1. The problem statement, all variables and given/known data
Hello, new to the physics world, I am trying to self-teach through reading textbooks, videos etc and application.

I came across a problem I do not know how to begin to answer.

A dodgem car of mass 200g is driven due south into a rigid barrier at an initial speed of 5.0 ms^-1. The dodgem rebounds at a speed of 2.0m^-1. It is in contact with the barrier for 0.2s. Calculate:

a) the average acceleration of the car during its interaction with the barrier
b) the average net force applied to the car during its interaction with the barrier.

2. Relevant equations

I am unsure which equations to utilise: F=ma, a= Delta v/ Delta t or kinematic equations

3. The attempt at a solution

a) a = (-2-5)/(0.2) but for barrier unsure?
b) Fnet= 0.2 X unknown acceleration

2. Feb 13, 2015

### BvU

Hello M, welcome to PF :)

a= Delta v/ Delta t is a good one for average a. Delta v is v before - v afterwards. Note that v is a vector, so the before and after have different signs in this calculation. a is also a vector and it should be clear that it points opposite to the original direction of motion of the car !

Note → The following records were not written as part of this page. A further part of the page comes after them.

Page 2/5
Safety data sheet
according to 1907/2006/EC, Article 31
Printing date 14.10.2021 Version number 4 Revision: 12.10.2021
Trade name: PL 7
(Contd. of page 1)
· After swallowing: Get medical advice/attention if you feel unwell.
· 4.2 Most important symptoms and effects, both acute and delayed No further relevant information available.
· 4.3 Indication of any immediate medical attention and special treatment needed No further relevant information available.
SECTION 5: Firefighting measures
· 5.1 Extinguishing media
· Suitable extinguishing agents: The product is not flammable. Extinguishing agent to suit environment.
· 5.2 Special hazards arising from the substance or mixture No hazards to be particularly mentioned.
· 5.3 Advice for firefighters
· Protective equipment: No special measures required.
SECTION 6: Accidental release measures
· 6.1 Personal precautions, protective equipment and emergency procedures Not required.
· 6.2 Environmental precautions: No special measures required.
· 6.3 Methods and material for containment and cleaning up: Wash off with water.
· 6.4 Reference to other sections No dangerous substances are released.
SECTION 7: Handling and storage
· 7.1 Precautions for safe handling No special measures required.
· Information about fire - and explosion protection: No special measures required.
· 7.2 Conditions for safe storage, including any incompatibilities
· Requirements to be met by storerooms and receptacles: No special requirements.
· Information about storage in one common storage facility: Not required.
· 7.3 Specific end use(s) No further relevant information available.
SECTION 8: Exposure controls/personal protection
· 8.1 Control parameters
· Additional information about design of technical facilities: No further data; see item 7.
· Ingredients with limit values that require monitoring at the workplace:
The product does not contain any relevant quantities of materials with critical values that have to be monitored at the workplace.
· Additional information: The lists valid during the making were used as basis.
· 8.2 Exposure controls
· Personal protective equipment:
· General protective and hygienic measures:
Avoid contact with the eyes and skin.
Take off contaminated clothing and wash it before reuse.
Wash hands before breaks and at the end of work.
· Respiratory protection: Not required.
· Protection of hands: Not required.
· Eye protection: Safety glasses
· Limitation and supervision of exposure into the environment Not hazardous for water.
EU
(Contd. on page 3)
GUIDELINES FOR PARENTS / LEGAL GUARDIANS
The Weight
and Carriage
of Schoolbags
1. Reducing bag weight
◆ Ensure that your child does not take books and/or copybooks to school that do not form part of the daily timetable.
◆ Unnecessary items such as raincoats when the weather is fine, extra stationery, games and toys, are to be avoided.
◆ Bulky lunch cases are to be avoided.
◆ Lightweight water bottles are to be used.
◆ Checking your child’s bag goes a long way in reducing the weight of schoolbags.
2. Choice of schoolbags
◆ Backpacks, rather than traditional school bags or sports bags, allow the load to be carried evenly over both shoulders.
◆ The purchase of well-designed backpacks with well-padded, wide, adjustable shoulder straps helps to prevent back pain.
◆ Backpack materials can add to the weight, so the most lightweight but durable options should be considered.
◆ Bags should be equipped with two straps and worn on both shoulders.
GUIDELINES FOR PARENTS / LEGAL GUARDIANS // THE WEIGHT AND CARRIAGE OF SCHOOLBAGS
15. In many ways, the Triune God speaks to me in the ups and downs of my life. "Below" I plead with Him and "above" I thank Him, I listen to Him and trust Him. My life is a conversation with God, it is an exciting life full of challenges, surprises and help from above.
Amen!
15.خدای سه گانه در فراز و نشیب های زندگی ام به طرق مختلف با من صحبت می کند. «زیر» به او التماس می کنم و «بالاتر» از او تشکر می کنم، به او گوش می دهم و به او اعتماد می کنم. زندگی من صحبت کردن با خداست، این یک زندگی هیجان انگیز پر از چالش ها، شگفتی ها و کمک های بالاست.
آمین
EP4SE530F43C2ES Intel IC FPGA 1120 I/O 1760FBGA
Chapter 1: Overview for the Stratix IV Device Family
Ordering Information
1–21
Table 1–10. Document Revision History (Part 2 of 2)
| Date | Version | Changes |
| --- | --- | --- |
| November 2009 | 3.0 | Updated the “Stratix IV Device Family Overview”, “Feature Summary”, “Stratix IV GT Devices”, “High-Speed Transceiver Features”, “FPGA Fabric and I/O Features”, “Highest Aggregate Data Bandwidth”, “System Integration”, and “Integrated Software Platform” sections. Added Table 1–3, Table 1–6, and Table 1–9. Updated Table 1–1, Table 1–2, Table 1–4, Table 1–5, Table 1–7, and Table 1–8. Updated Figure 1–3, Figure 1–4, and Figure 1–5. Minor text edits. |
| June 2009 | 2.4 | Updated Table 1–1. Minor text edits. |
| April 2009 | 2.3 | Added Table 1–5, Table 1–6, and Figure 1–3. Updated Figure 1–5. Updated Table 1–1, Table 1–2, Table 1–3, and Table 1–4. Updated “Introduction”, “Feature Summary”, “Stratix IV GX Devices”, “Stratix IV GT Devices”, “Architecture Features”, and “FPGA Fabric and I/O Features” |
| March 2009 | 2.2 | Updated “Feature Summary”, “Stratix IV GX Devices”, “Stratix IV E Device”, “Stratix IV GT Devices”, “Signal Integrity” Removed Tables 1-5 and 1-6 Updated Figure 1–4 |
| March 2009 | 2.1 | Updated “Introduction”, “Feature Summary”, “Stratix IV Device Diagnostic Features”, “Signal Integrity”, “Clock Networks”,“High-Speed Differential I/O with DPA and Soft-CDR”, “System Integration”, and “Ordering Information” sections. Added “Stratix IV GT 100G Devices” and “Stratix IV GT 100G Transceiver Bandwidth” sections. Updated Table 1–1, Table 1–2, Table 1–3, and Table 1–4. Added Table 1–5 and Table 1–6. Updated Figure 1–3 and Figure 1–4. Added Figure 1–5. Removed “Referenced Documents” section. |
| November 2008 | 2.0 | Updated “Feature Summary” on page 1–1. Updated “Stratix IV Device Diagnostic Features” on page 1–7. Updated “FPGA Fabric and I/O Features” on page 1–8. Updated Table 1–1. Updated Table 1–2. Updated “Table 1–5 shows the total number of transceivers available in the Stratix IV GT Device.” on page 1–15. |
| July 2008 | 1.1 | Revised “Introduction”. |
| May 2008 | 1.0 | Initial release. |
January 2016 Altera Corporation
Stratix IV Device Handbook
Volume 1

And you will do fine with F = ma in part b. So not what you write in your attempt: the 0.2 seconds have no place there....
 Sorry, didn't see that it was a toy car. 0.2 kg is ok.

Again, F is a vector. Check the sign using your intuition!

3. Feb 13, 2015

### miles davis

Thank you BvU,

It is liberating receiving help from someone when navigating the minefield of physics.

Your guidance is perfectly clear, I am just unsure as to how to incorporate delta T here: if I were to divide the change in velocity (delta V) which appears to be -7 (in the opposite direction as you pointed out! :) ) by the change in time (0.2s?) (Final T - Initial T; 0.2 - 0) I end up with 35ms-2N, however this does not appear to be correct!

Apologies for my rudimentary understanding, I am still grappling with content.

4. Feb 13, 2015

### BvU

Perhaps they want a different direction in the answer: you found $-2 - 5$ m/s per $0.2$ s = $-35$ m/s2 If I am correct. This is taking the 5 m/s South as positive. So the answer is $-35$ m/s2 South which you can correctly report as $35$ m/s2 North.

But if the program insists on receiving the acceleration in a southerly direction, then entering $-35$ m/s2 (with or without the S, I don't know) is the only way to get it to approve your answer.

( I'm deducing all this from your " this does not appear to be correct" -- without knowing if there is a computer program involved at all...)

For me your result is impeccable. No need for apologies; on the contrary: kudos for your wanting to learn !